Q: Are there certain technological bottlenecks that need to be overcome before it's possible to build the product you saw down the stretch at Magic Leap and what are they?
A: The technology challenges are significant, and require billions in funding plus extremely talented, visionary, and focused teams.
Q: If you were going to build a mass market, consumer AR or VR device today, what would you build?
A: If I were to do another startup in XR, I think that XR gaming experiences can be absolutely amazing. I can see an amazing merger of the sports and video game markets that will be extraordinary, and also bring health/fitness benefits.
Q: You believed that any new consumer device needed a killer application, which is probably why you invested so heavily in content at Magic Leap. Your investments seemed heavily skewed toward fun. Meta (and reportedly, Apple) believe that the use case is more around video conferencing and work/productivity.
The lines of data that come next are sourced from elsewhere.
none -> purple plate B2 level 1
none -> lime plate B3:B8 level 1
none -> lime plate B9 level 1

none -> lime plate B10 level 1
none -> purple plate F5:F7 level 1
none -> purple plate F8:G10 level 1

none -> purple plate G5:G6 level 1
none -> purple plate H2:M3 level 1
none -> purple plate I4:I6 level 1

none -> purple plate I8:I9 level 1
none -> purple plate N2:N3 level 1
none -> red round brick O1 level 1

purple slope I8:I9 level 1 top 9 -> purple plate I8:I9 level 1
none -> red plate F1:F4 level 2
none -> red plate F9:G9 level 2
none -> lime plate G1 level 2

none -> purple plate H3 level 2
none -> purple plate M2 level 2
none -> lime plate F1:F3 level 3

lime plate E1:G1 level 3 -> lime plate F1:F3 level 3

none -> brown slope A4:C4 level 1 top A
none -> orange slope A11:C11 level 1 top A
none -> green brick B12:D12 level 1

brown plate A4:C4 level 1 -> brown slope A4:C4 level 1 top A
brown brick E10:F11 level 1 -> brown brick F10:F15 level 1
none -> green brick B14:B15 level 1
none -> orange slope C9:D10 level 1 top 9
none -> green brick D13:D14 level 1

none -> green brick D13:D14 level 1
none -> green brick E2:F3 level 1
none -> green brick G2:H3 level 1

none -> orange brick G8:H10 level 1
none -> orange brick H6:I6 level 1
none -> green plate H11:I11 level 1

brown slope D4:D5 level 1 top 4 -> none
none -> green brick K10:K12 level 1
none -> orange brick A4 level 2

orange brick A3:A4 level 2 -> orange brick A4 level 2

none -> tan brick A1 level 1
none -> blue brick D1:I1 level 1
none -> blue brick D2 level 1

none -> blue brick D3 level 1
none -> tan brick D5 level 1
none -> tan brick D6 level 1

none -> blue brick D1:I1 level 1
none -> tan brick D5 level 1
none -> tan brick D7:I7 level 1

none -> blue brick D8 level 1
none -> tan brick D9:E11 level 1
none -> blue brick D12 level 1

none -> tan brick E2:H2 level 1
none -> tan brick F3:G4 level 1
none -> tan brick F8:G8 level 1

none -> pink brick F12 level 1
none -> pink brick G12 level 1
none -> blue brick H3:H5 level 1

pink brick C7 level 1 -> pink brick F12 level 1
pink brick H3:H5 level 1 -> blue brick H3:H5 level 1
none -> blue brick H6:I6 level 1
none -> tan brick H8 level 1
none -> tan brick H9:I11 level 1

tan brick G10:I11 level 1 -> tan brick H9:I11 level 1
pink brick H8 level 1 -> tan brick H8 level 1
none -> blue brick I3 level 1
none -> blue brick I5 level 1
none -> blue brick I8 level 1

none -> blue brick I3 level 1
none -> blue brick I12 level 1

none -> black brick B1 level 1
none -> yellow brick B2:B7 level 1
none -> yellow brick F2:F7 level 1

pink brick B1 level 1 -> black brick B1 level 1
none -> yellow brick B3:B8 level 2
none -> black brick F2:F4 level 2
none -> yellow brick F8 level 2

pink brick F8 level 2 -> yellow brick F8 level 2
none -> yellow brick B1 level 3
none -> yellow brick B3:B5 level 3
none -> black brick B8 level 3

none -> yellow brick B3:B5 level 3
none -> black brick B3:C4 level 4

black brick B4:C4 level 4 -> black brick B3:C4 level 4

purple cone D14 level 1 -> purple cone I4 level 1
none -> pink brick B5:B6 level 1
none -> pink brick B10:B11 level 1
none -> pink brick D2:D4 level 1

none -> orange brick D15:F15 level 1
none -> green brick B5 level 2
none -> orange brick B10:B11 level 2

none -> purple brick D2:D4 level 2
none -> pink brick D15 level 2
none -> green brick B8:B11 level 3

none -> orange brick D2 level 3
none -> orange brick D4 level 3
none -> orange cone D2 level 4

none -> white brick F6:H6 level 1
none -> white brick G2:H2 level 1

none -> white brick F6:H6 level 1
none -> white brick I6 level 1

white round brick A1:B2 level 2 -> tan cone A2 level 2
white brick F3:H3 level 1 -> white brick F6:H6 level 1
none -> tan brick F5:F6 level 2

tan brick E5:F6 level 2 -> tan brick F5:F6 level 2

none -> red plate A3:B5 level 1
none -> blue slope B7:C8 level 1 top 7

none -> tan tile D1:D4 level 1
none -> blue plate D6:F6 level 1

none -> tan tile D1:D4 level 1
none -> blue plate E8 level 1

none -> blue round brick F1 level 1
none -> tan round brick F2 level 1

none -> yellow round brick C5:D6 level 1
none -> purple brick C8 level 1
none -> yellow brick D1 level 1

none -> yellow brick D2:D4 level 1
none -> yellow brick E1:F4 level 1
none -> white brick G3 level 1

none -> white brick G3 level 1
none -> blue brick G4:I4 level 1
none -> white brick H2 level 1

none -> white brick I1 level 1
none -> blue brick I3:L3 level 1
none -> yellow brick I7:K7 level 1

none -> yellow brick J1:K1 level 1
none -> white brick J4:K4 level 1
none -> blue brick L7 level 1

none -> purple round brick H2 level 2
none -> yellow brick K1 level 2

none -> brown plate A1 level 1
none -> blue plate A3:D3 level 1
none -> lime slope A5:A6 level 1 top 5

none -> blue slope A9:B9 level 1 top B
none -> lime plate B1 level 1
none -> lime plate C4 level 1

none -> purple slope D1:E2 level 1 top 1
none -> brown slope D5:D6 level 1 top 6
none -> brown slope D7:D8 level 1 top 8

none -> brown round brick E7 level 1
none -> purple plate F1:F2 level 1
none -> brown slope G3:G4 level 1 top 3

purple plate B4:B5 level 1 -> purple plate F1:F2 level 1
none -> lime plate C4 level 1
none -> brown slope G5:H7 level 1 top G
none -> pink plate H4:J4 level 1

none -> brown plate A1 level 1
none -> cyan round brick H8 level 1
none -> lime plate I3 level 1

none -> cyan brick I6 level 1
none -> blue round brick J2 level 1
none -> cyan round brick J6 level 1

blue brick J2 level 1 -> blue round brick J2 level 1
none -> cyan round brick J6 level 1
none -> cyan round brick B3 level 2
What have you learned about what consumers actually want out of these products?
A: The ultimate thing people want is as light and cool as a pair of Oakleys, with the full spectrum of life functionality (communication, social, games, work, play, music, film, TV, create, build) — with the ability to be AR, VR, and everything in between. It can all come together to make a wonderful experience happen. There will be a lot of utility and fun to be had on the road to this ultimate vision. When we get there, I can see billions of people blending this kind of computing into their daily life.
Q: What do you think is the mass market price point for AR/VR devices? And what can you build (with good margins) at that price point today?
A: In the ultimate XR I describe above, I can see pricing in the range of $499 - $2899+. This is a wide spectrum, but it will cover an array of OS systems, pro models, memory, CPU/GPU, style, etc. But the value proposition will be very strong: a device in that price range which replaces your phone, tablet, laptop, TV, movie theater, iMax theater, workspace, even certain travel — with supercomputing capability + AI. The cost/value ratio can be really strong.
What I describe here needs the sales volume to be in the tens of millions to hundreds of millions, which is why you see companies investing billions to tens of billions per year to create a market where this is possible. We are in the early Gemini phase, and the mass consumer world wants the Apollo, so it will cost many billions to get there.
The focus on enterprise now is all about getting through the Gemini phase for the reward of the Apollo (billions of users) phase. The innovative players are not focused right now on margins — they are building a market and investing heavily in the steps to building great future products.
Q: What will Apple have to do to make its VR(XR?) product a success in the marketplace? Is the challenge building enough content to make it worthwhile? Does it have to make a hardware product that blows every competitor out of the water?
A: I spent a lot of time imagining what they would do, and to a degree, I set about doing it — knowing that it is a long, hard, and very challenging road. For their XR products to succeed, I believe that they will have to have a lot of patience, a willingness to be bold and agile, and to get into the market with a system that is good, but not perfect.
They will have to be ok with the slow transition from their current business to a new mode of computing — one which could very much cannibalize almost all of the hardware they make (the classic Innovator's Dilemma). I do not believe that they need to "blow away every competitor" out of the water — they just need to be good, smart, and to promise a future of excellence for the everyday user, while delivering aspects of that excellence at each stage.
The content challenge is significant. It is a much bigger leap than transitioning from the PC to mobile — but a worthwhile leap.